When discussing libertarianism with others, never forget that we have one of the best tools at our disposal at almost all times. We have the biggest recruiter to libertarian philosophy, and that is government.
One of the best ways that we can utilize that tool is that we can talk about the difference between what is right and what is legal.
Those two are NOT one in the same. On the one hand, we can talk about the things that are right. We can talk about the things that we know to be true. We can talk about the things that are the result of the decisions that you and I make about what is right for us.

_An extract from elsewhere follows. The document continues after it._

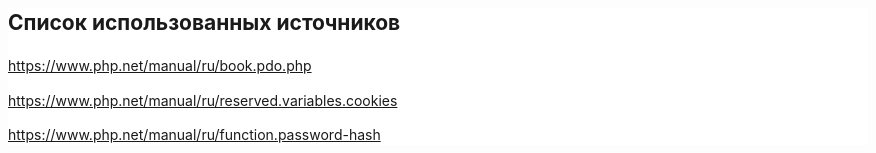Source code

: ## Список использованных источников

https://www.php.net/manual/ru/book.pdo.php

https://www.php.net/manual/ru/reserved.variables.cookies

https://www.php.net/manual/ru/function.password-hash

On the other, we have what is legal. Those decisions aren’t necessarily something we were a party to. Many times these things were decided before we were even born, and often, they were decided hundreds or thousands of miles away from the situation at hand by people we’ve not met and we’ll never meet. They know nothing about our situation.
Do you honestly believe that we would see people that were arrested for feeding the homeless without a permit if we were focused on what is right vs. what is legal?
Do you think we would see people fined for growing their own food, instead of having a lawn? Or for having chickens in their backyard for fresh eggs? Or want to be more self-sustaining?
Would we see children suffering because they aren’t able to get the medicine that their doctor would otherwise prescribe if it were legal?
We can utilize these examples and many more as we talk about the difference between those two things, because we can then drive the discussion to be about how when we let others make our decisions, we’re at their mercy. We aren’t deciding for ourselves what is right and what is wrong. We outsource that morality to somebody else.
When you outsource that decision-making, when we outsource that morality to someone else, you’re at the mercy of what they believe to be right, good, and true, and not what is the best outcome for you and for me.
When we’re talking about libertarianism, we can really take an opportunity by focusing on the difference between right and legal. Again, they’re not the same, and we don’t need to let people think that they are.